Hopkins scientists also are using data to inform their decision-making. They have developed computer-based tools (in addition to the immensely popular COVID-19 tracker dashboard on the university's Coronavirus Resource Center website) that generate information that could make it easier for the public, policymakers, and hospital administrators to better handle the problems they face.
To ease the nationwide capacity crunch, for example, the Whiting School of Engineering has designed a site predicting when and where hospital beds will be available. Kimia Ghobadi, an assistant professor in the engineering school's Department of Civil and Systems Engineering, compares it to a grocery store checkout line, where customers often head for the nearest cashier. "That's how people go to hospitals," says Ghobadi, also associate director of the engineering school's Center for Systems Science and Engineering and among the faculty chairs of JHU's Malone Center for Engineering in Healthcare. "But the cashier isn't always able to handle a lot of people. The same is true for hospitals. This system helps overburdened doctors and nurses avoid patient transfers as a last resort, and patients will get a bed faster."
In another example, the Coronavirus Resource Center provides weekly data on hospitalization, both nationwide and in individual states, and also hosts regular 30-minute live briefings on Fridays, either weekly or biweekly, to provide COVID-19 updates. Anyone can link in. "We have a ton of traffic," says Beth Blauer, data lead for the center. "Much of the time it's people just trying to navigate their lives, getting a sense of what is happening with COVID in their community, and that is driving their own personal decisions."
Meanwhile, within the Hopkins hospitals—where fatigue and burnout remain a serious concern—physicians, nurses, staff, and other personnel have created their own ways of dealing with the unrelenting stress. At least two high-ranking hospital executives, for example, are volunteering on the COVID-19 wards. Their willingness to pitch in sends a strong message, Kelen says.
"Everyone is tired and dispirited, since all of this really grinds you down," he says. "So it really helps morale to know leaders are engaged and care enough to roll up their sleeves and go to work. It's tremendously appreciated."

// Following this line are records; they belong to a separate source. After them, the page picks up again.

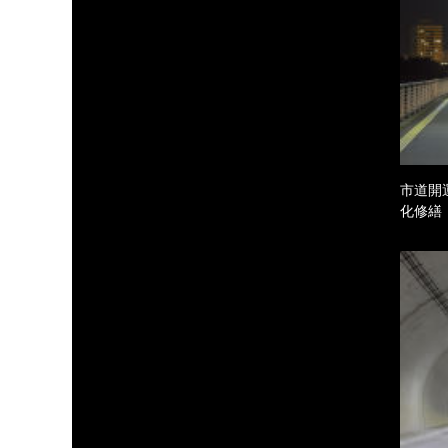
市道開
化修繕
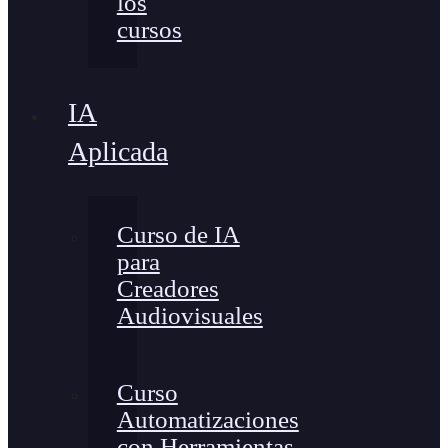
los
cursos
IA
Aplicada
Curso de IA
para
Creadores
Audiovisuales
Curso
Automatizaciones
con Herramientas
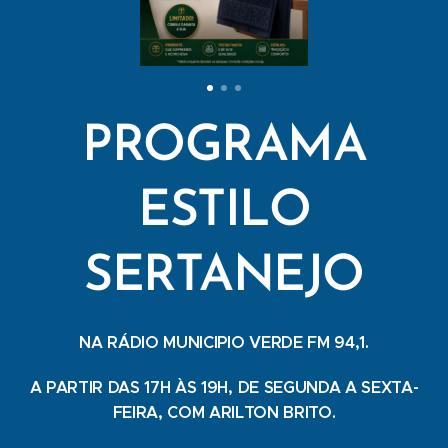
PROGRAMA
ESTILO
SERTANEJO
NA RÁDIO MUNICIPIO VERDE FM 94,1.
A PARTIR DAS 17H ÀS 19H, DE SEGUNDA A SEXTA-
FEIRA, COM ARILTON BRITO.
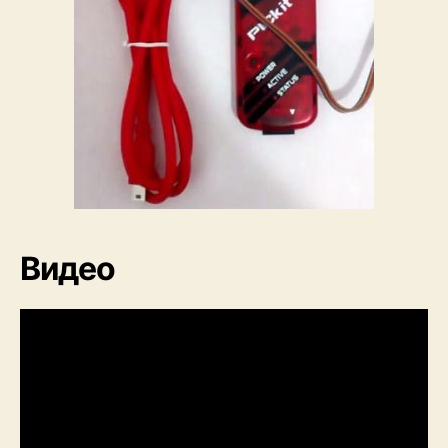
Видео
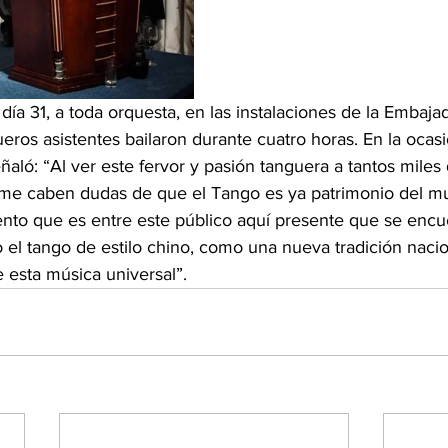
l día 31, a toda orquesta, en las instalaciones de la Embaja
ros asistentes bailaron durante cuatro horas. En la ocasió
aló: “Al ver este fervor y pasión tanguera a tantos miles
me caben dudas de que el Tango es ya patrimonio del mu
nto que es entre este público aquí presente que se encu
 el tango de estilo chino, como una nueva tradición naci
e esta música universal”.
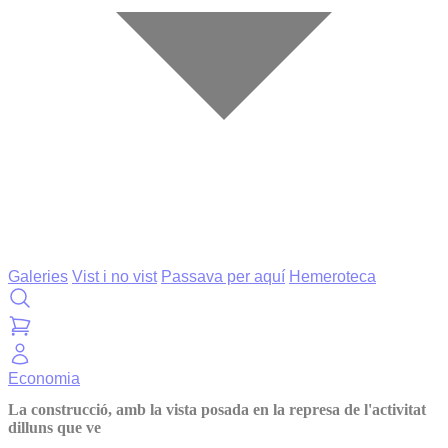
Galeries
Vist i no vist
Passava per aquí
Hemeroteca
Economia
La construcció, amb la vista posada en la represa de l'activitat
dilluns que ve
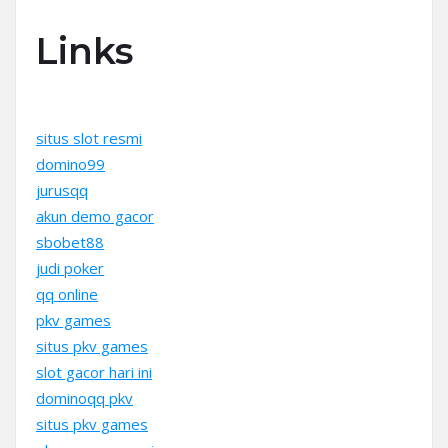
Links
situs slot resmi
domino99
jurusqq
akun demo gacor
sbobet88
judi poker
qq online
pkv games
situs pkv games
slot gacor hari ini
dominoqq pkv
situs pkv games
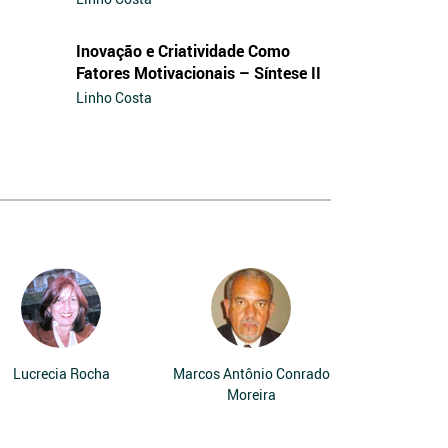
Inovação e Criatividade Como
Fatores Motivacionais – Síntese II
Linho Costa
Lucrecia Rocha
Marcos Antônio Conrado
Moreira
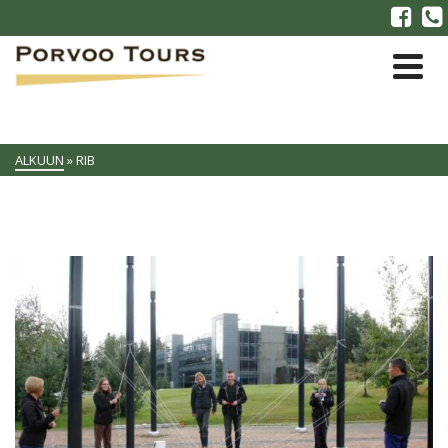
ALKUUN
»
RIB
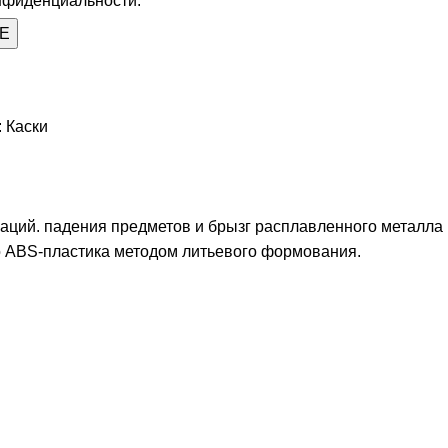
нфиденциальности.
:
Каски
аций. падения предметов и брызг расплавленного металла
ого ABS-пластика методом литьевого формования.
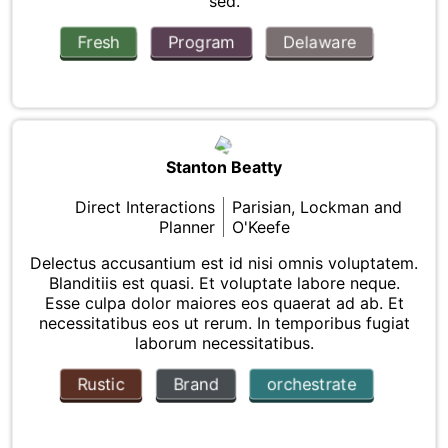
sed.
Fresh
Program
Delaware
Stanton Beatty
Direct Interactions
Parisian, Lockman and
Planner
O'Keefe
Delectus accusantium est id nisi omnis voluptatem.
Blanditiis est quasi. Et voluptate labore neque.
Esse culpa dolor maiores eos quaerat ad ab. Et
necessitatibus eos ut rerum. In temporibus fugiat
laborum necessitatibus.
Rustic
Brand
orchestrate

Garibaldi also recalls how the ICU staff—doctors, nurses, respiratory therapists, and others—decided to deliver some holiday cheer to the unit on Christmas Day by caroling as they made their rounds. "We asked every patient to choose a Christmas carol," Garibaldi says. "We sang the carols they wanted to hear. If they couldn't speak, we asked a nurse to pick for them. If the nurse didn't pick, we sang the 'Grinch' song. It was great for us and for the patients. It was a way for everyone to remember that the ICU is a big family working together—and that we are going to get through this."